• PROBLEM DETAILS
Identify each line below that contains the word "down", and copy it out.

• RECORDS TO PROCESS
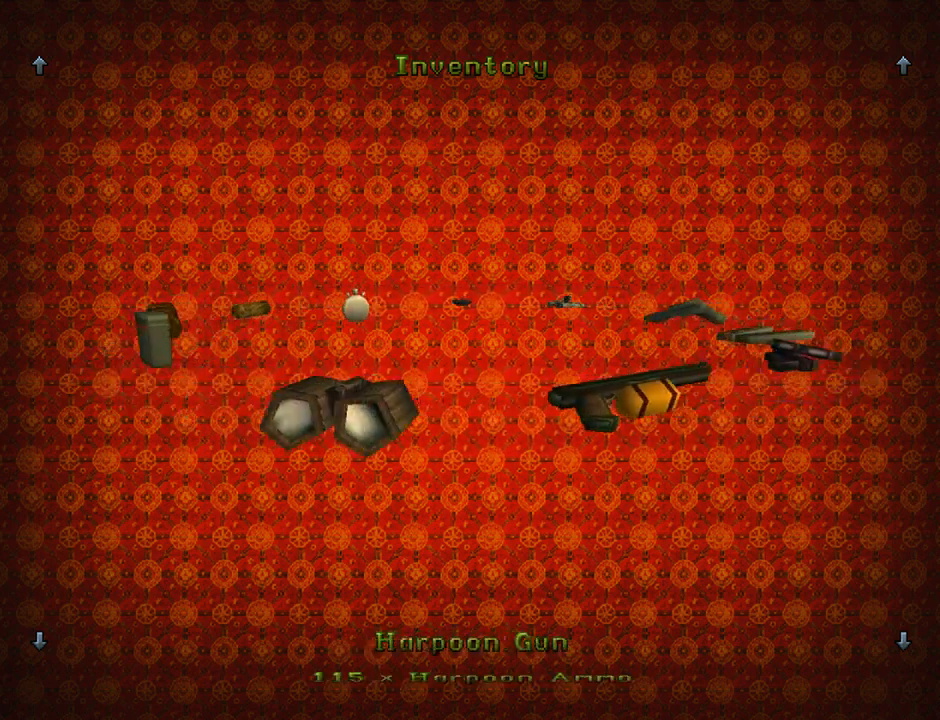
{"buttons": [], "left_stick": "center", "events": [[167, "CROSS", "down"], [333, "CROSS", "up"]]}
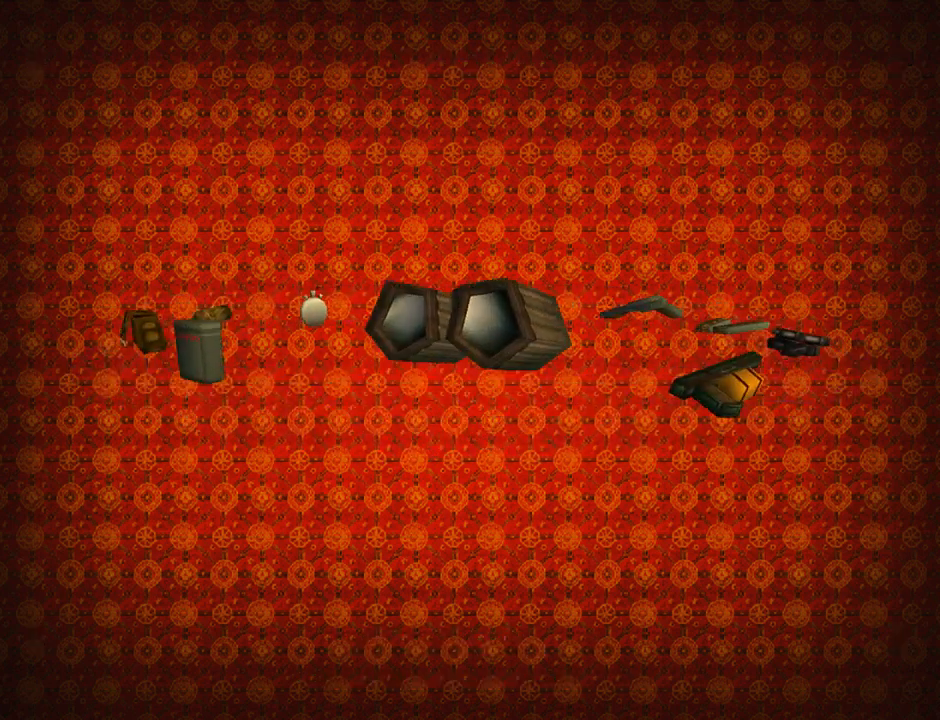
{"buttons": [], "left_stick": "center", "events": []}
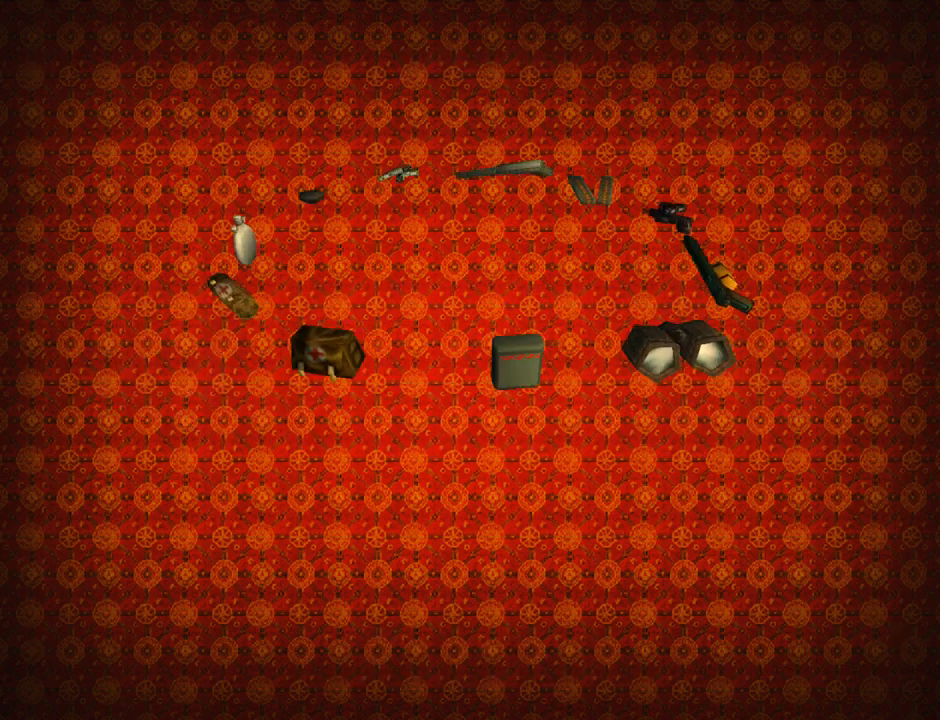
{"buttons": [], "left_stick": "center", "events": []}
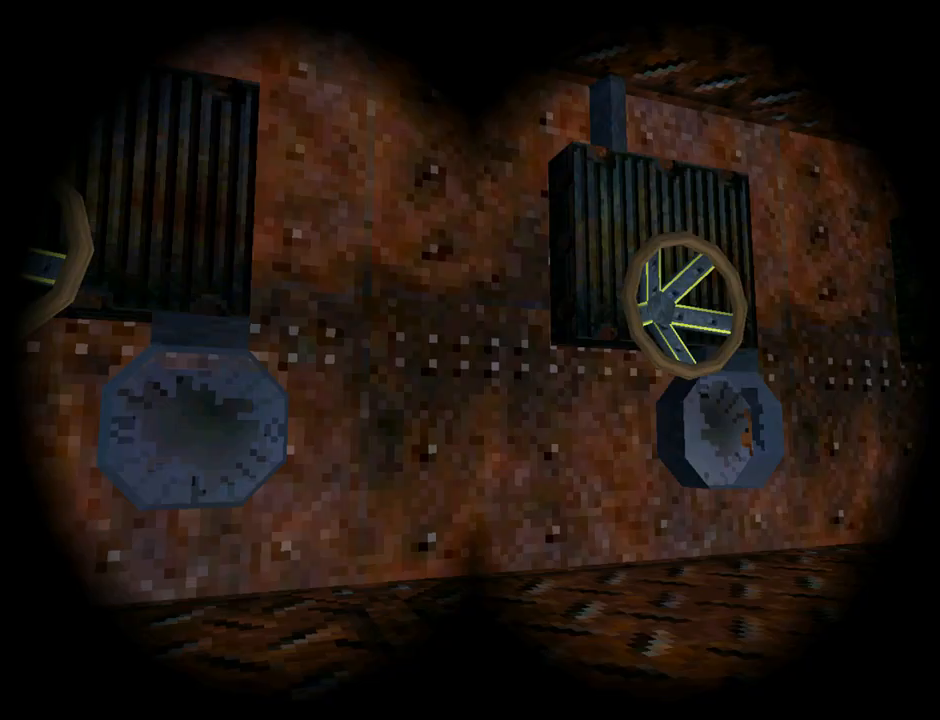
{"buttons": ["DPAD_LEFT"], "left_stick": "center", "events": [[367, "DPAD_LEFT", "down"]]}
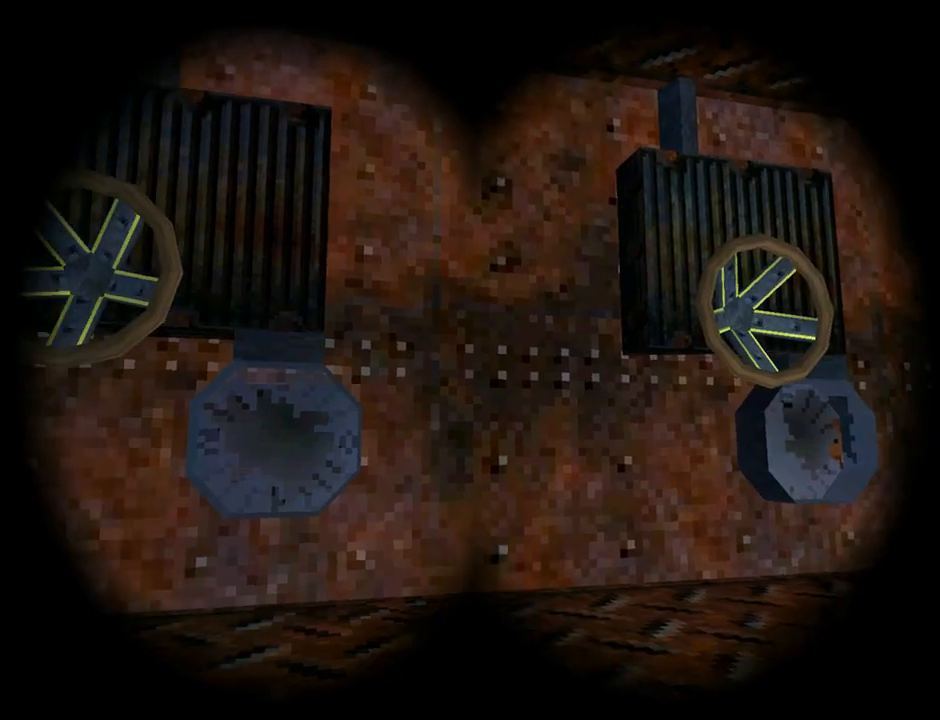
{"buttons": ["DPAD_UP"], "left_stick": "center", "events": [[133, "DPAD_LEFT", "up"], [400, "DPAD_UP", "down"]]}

==

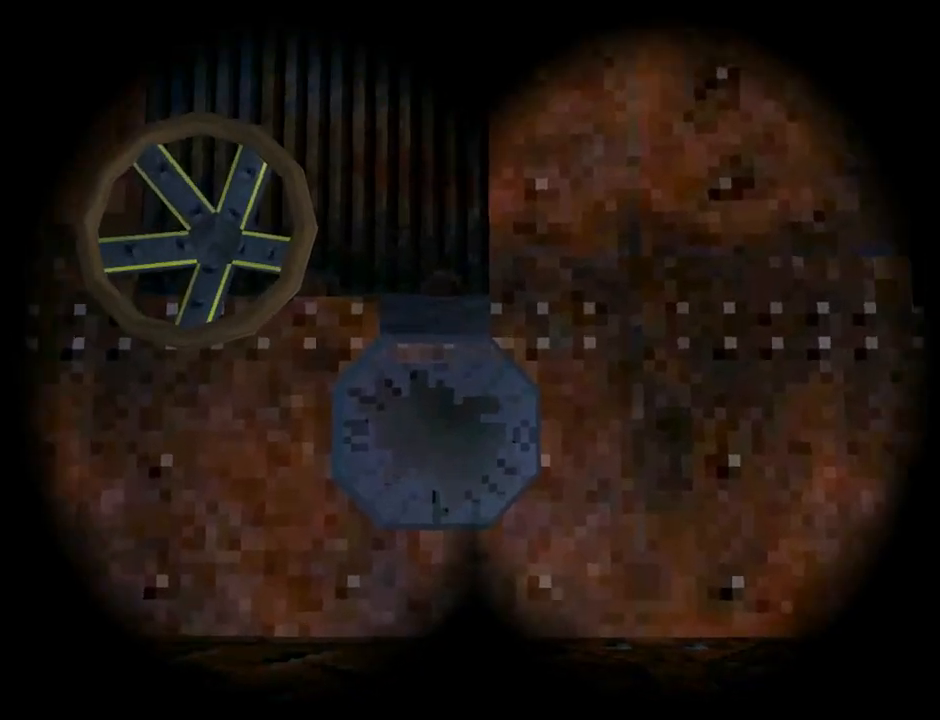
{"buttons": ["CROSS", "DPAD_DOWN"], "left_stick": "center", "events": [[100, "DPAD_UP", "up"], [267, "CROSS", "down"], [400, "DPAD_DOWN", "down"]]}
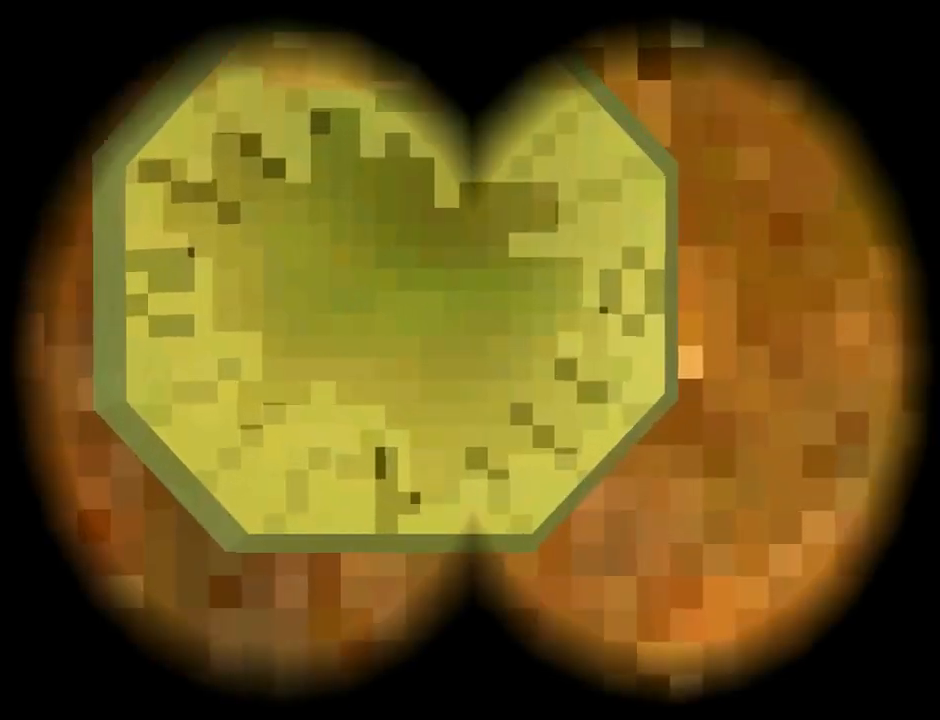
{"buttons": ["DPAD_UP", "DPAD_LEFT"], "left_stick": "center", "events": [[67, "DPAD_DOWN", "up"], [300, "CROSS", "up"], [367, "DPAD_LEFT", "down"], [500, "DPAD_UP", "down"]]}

• PROBLEM SOLUTION
{"buttons": [], "left_stick": "center", "events": [[167, "CROSS", "down"], [333, "CROSS", "up"]]}
{"buttons": ["DPAD_LEFT"], "left_stick": "center", "events": [[367, "DPAD_LEFT", "down"]]}
{"buttons": ["DPAD_UP"], "left_stick": "center", "events": [[133, "DPAD_LEFT", "up"], [400, "DPAD_UP", "down"]]}
{"buttons": ["CROSS", "DPAD_DOWN"], "left_stick": "center", "events": [[100, "DPAD_UP", "up"], [267, "CROSS", "down"], [400, "DPAD_DOWN", "down"]]}
{"buttons": ["DPAD_UP", "DPAD_LEFT"], "left_stick": "center", "events": [[67, "DPAD_DOWN", "up"], [300, "CROSS", "up"], [367, "DPAD_LEFT", "down"], [500, "DPAD_UP", "down"]]}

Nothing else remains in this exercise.